E esse foi o programa da tarde inteira, até que por volta das oito horas nos separamos para arrumar as coisas.
Guardadas as malas, entramos no carro e fomos para a casa de Johnny onde pegaríamos a vã deles.
Os nossos instrumentos ficaram com a nossa equipe que levaria as coisas direto para o Canadá.
Ao chegarmos na casa do baixista, demos de cara com M. Shadows, sua namorada e Brian arrumando algumas coisas na vã.
–E aí galera? –Jamie, Mark e Ben os cumprimentaram.

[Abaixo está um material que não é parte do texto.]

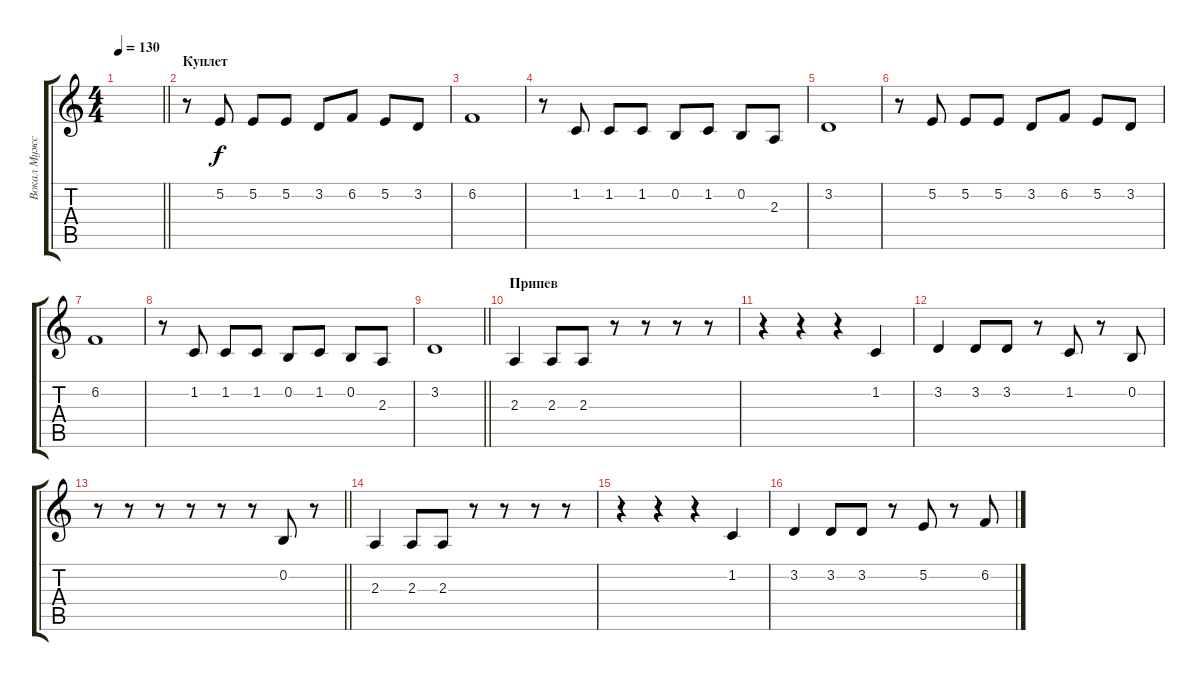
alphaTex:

\track ("Вокал Мужской" "Вокал Мужс") {instrument pad1newage}
\staff {score tabs}
\tuning (E4 B3 G3 D3 A2 E2) {hide}
\ts (4 4)
\tempo 130
\clef g2
\barLineRight lightlight
\ks c
|
\section ("" "Куплет")
r.8 5.2.8 5.2.8 5.2.8 3.2.8 6.2.8 5.2.8 3.2.8 |
6.2.1 |
r.8 1.2.8 1.2.8 1.2.8 0.2.8 1.2.8 0.2.8 2.3.8 |
3.2.1 |
r.8 5.2.8 5.2.8 5.2.8 3.2.8 6.2.8 5.2.8 3.2.8 |
6.2.1 |
r.8 1.2.8 1.2.8 1.2.8 0.2.8 1.2.8 0.2.8 2.3.8 |
\barLineRight lightlight
3.2.1 |
\section ("" "Припев")
2.3.4 2.3.8 2.3.8 r.8 r.8 r.8 r.8 |
r.4 r.4 r.4 1.2.4 |
3.2.4 3.2.8 3.2.8 r.8 1.2.8 r.8 0.2.8 |
\barLineRight lightlight
r.8 r.8 r.8 r.8 r.8 r.8 0.2.8 r.8 |
2.3.4 2.3.8 2.3.8 r.8 r.8 r.8 r.8 |
r.4 r.4 r.4 1.2.4 |
3.2.4 3.2.8 3.2.8 r.8 5.2.8 r.8 6.2.8
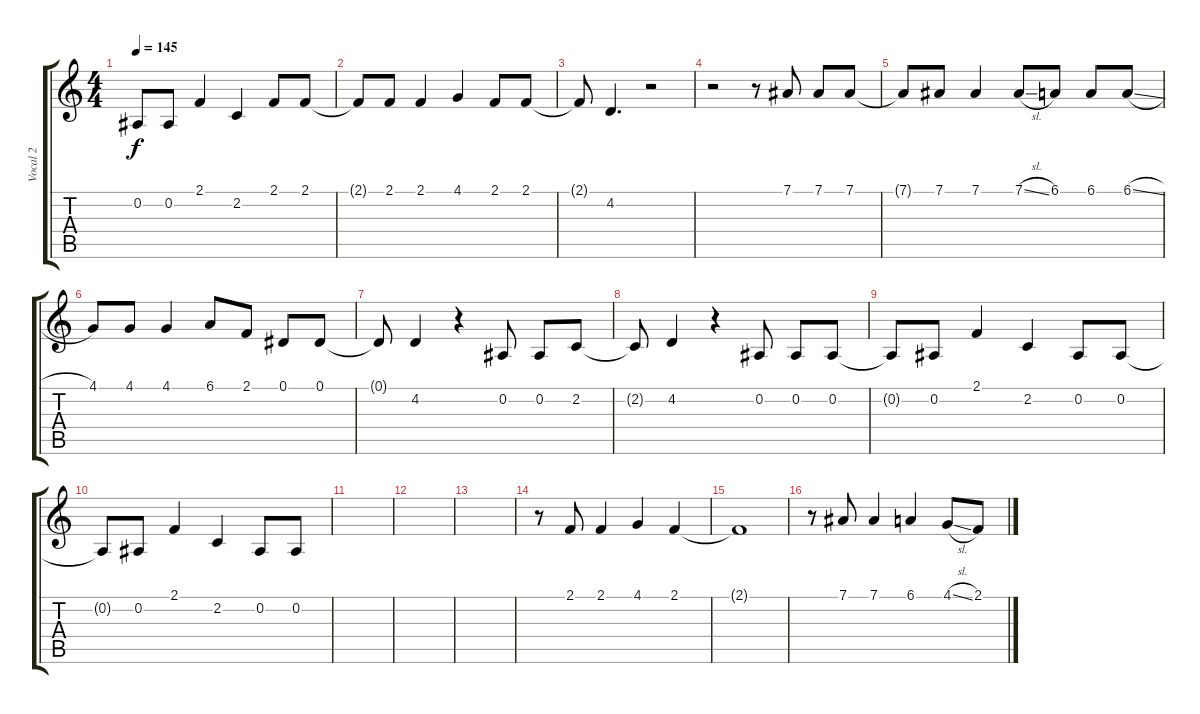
\track ("Vocal 2" "Vocal 2") {instrument violin}
\staff {score tabs}
\tuning (Eb4 Bb3 Gb3 Db3 Ab2 Eb2) {hide}
\ts (4 4)
\tempo 145
\clef g2
\ks c
0.2{t}.8{dy f} 0.2.8 2.1.4 2.2.4 2.1.8 2.1.8 |
2.1{t}.8 2.1.8 2.1.4 4.1.4 2.1.8 2.1.8 |
2.1{t}.8 4.2.4{d} r.2 |
r.2 r.8 7.1.8 7.1.8 7.1.8 |
7.1{t}.8 7.1.8 7.1.4 7.1{sl}.8 6.1.8 6.1.8 6.1{sl}.8 |
4.1.8 4.1.8 4.1.4 6.1.8 2.1.8 0.1.8 0.1.8 |
0.1{t}.8 4.2.4 r.4 0.2.8 0.2.8 2.2.8 |
2.2{t}.8 4.2.4 r.4 0.2.8 0.2.8 0.2.8 |
0.2{t}.8 0.2.8 2.1.4 2.2.4 0.2.8 0.2.8 |
0.2{t}.8 0.2.8 2.1.4 2.2.4 0.2.8 0.2.8 |
|
|
|
r.8 2.1.8 2.1.4 4.1.4 2.1.4 |
2.1{t}.1 |
r.8 7.1.8 7.1.4 6.1.4 4.1{sl}.8 2.1.8
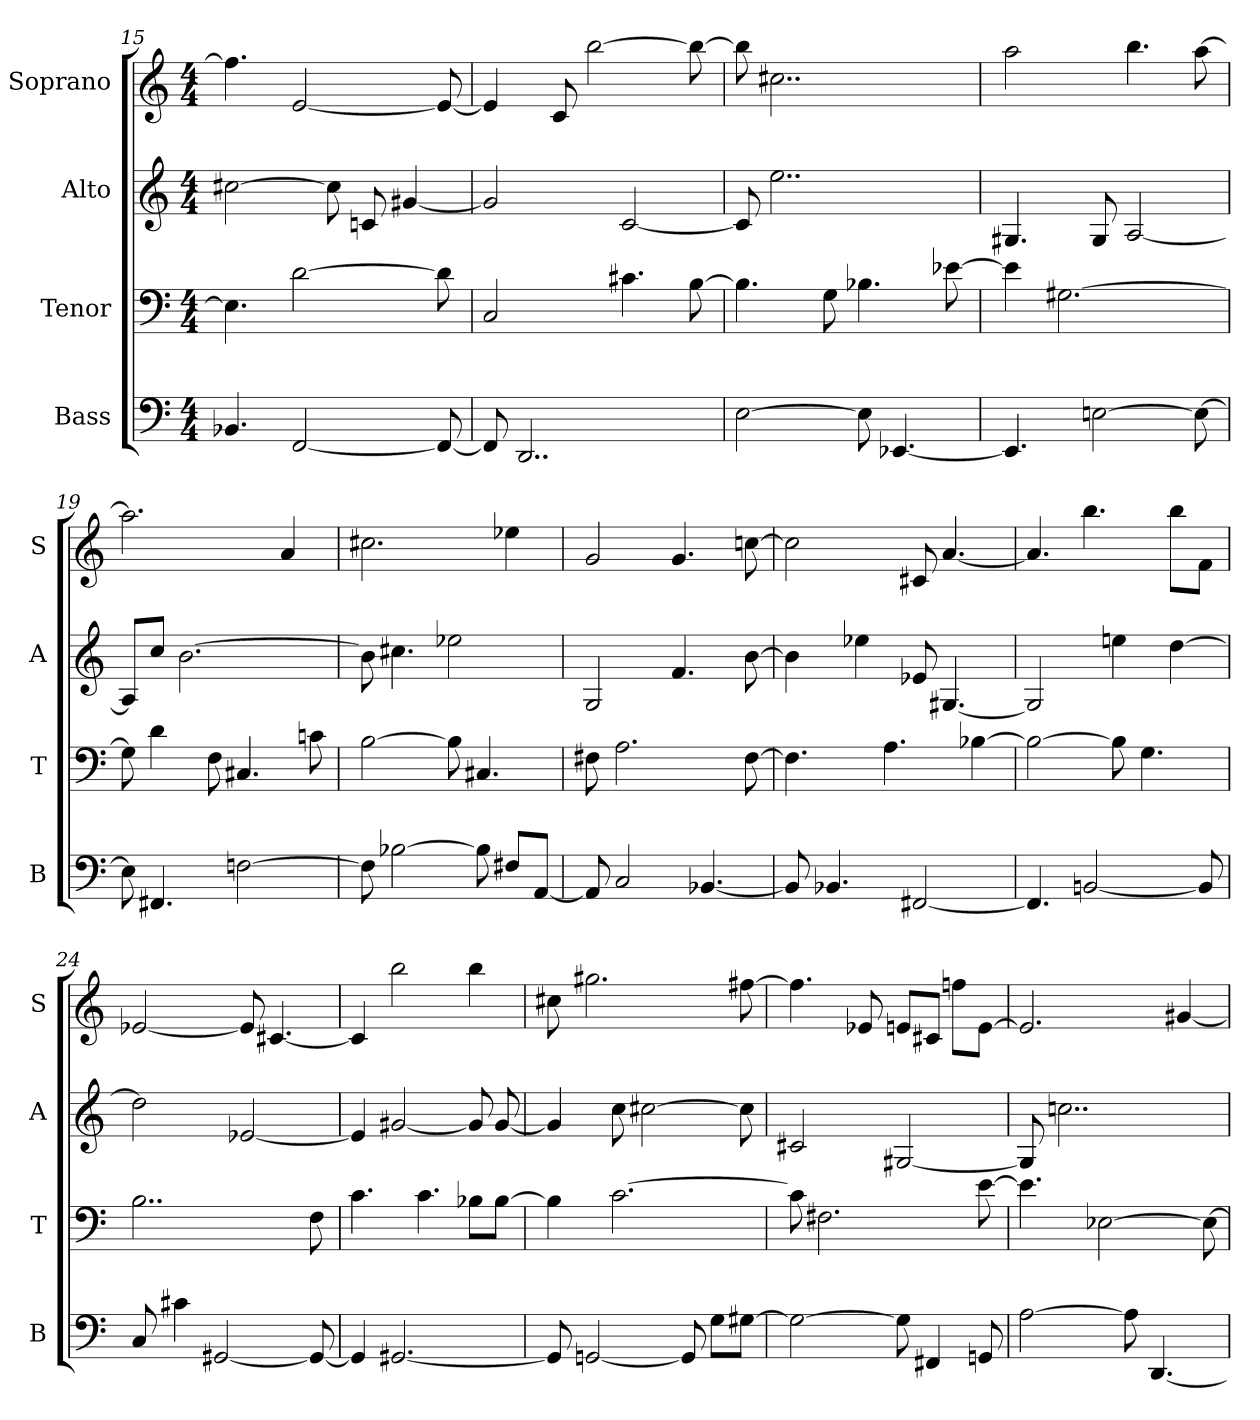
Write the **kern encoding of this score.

**kern	**kern	**kern	**kern
*part4	*part3	*part2	*part1
*staff4	*staff3	*staff2	*staff1
*I"Bass	*I"Tenor	*I"Alto	*I"Soprano
*I'B	*I'T	*I'A	*I'S
*clefF4	*clefF4	*clefG2	*clefG2
*k[]	*k[]	*k[]	*k[]
*M4/4	*M4/4	*M4/4	*M4/4
=15	=15	=15	=15
4.BB-X/	4.E-\]	[2cc#X\	4.ff#\]
[2FF/	[2d\	.	[2e/
.	.	8cc#\]	.
.	.	8cn/	.
.	.	[4g#X/	.
8FF/_	8d\]	.	8e/_
=16	=16	=16	=16
8FF/]	2C/	2g#/]	4e/]
2..DD/	.	.	.
.	.	.	8c/
.	.	.	[2bb\
.	4.c#X\	[2c/	.
.	[8B\	.	8bb\_
=17	=17	=17	=17
[2E\	4.B\]	8c/]	8bb\]
.	.	2..ee\	2..cc#X\
.	8G\	.	.
8E\]	4.B-X\	.	.
[4.EE-X/	.	.	.
.	[8e-X\	.	.
=18	=18	=18	=18
4.EE-/]	4e-\]	4.G#X/	2aa\
.	[2.G#X\	.	.
[2En\	.	8G#/	.
.	.	[2A/	4.bb\
8E\_	.	.	[8aa\
=19	=19	=19	=19
8E\]	8G#\]	8A/L]	2.aa\]
4.FF#X/	4d\	8cc/J	.
.	.	[2.b\	.
.	8F\	.	.
[2Fn\	4.C#X/	.	.
.	.	.	4a/
.	8cn\	.	.
=20	=20	=20	=20
8F\]	[2B\	8b\]	2.cc#X\
[2B-X\	.	4.cc#X\	.
.	8B\]	2ee-X\	.
8B-\]	4.C#X/	.	.
8F#X/L	.	.	4ee-X\
[8AA/J	.	.	.
=21	=21	=21	=21
8AA/]	8F#X\	2G/	2g/
2C/	2.A\	.	.
.	.	4.f/	4.g/
[4.BB-X/	.	.	.
.	[8F#\	[8b\	[8ccn\
=22	=22	=22	=22
8BB-/]	4.F#\]	4b\]	2cc\]
4.BB-X/	.	.	.
.	.	4ee-X\	.
.	4.A\	.	.
[2FF#X/	.	8e-X/	8c#X/
.	.	[4.G#X/	[4.a/
.	[4B-X\	.	.
=23	=23	=23	=23
4.FF#/]	2B-\_	2G#/]	4.a/]
[2BBn/	.	.	4.bb\
.	8B-\]	4een\	.
.	4.G\	.	.
.	.	[4dd\	8bb\L
8BB/]	.	.	8f\J
=24	=24	=24	=24
8C/	2..B\	2dd\]	[2e-X/
4c#X\	.	.	.
[2GG#X/	.	.	.
.	.	[2e-X/	8e-/]
.	.	.	[4.c#X/
8GG#/_	8F\	.	.
=25	=25	=25	=25
4GG#/]	4.c\	4e-/]	4c#/]
[2.GG#X/	.	[2g#X/	2bb\
.	4.c\	.	.
.	8B-X\L	8g#/]	4bb\
.	[8B-\J	[8g#/	.
=26	=26	=26	=26
8GG#/]	4B-\]	4g#/]	8cc#X\
[2GGn/	.	.	2.gg#X\
.	[2.c\	8cc\	.
.	.	[2cc#X\	.
8GG/]	.	.	.
8G\L	.	.	.
[8G#X\J	.	8cc#\]	[8ff#X\
=27	=27	=27	=27
2G#\_	8c\]	2c#X/	4.ff#\]
.	2.F#X\	.	.
.	.	.	8e-X/
8G#\]	.	[2G#X/	8en/L
4FF#X/	.	.	8c#X/J
.	.	.	8ffn\L
8GGn/	[8e\	.	[8e\J
=28	=28	=28	=28
[2A\	4.e\]	8G#/]	2.e/]
.	.	2..ccn\	.
.	[2E-X\	.	.
8A\]	.	.	.
[4.DD/	.	.	.
.	.	.	[4g#X/
.	8E-\_	.	.
=	=	=	=
*-	*-	*-	*-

–Você vai ficar aí? –Anthony perguntou quando não fiz nenhum movimento para sair do carro.
–O que eu vou fazer aí fora? –respondi e pude ver a cabeça dele funcionando para tentar me dar uma resposta malcriada.
–Vou chamar o seu amorzinho para te fazer companhia então. –ele tentou brincar, mas eu fiquei irritada. Se não fosse pelo ótimo sexo já teria me matado de arrependimento pela noite que tive.
–Eu pareço estar gostando da brincadeira? –perguntei séria. Ele, no entanto, apenas se esticou do banco da frente, onde estava, até o banco de trás e me deu um selinho. Aliás, tentou porque eu virei a cara.
–Estou falando sério. Para com essa porra. –olhei em seus olhos.
–Copiado chefe. –ele disse e saiu do carro tão irritado quanto eu estava.
Eu não queria mais ouvir piadas sobre a noite que eu tive com Syn.
Eu me permiti um pouco de aproximação com os meninos e principalmente com Brian, mas eu não podia deixar isso avançar muito.
Deveria ter acabado naquela bendita festa. Eu deveria ter ficado com Syn e depois ter nunca mais o visto, é assim que acontece... e agora aqui estou eu me arriscando, contrariando minhas próprias regras.
E o pior? O alarme que geralmente tocava quando isso acontecia não disparou e eu estava quase que perfeitamente bem com essa situação. Se você está achando confuso, imagine para mim.
O ponto é que eu não tenho como escapar da situação que me encara. Passaremos quatro dias juntos e pra mim deveriam ser dias de cautela.
Mas sabe aquela vozinha chata que fica martelando a sua cabeça às vezes? Ela me dizia: “Foda-se tudo, liberte-se até domingo! Você não vai mais ver essas pessoas por um bom tempo”.
Tony havia plantado a semente do mau em mim.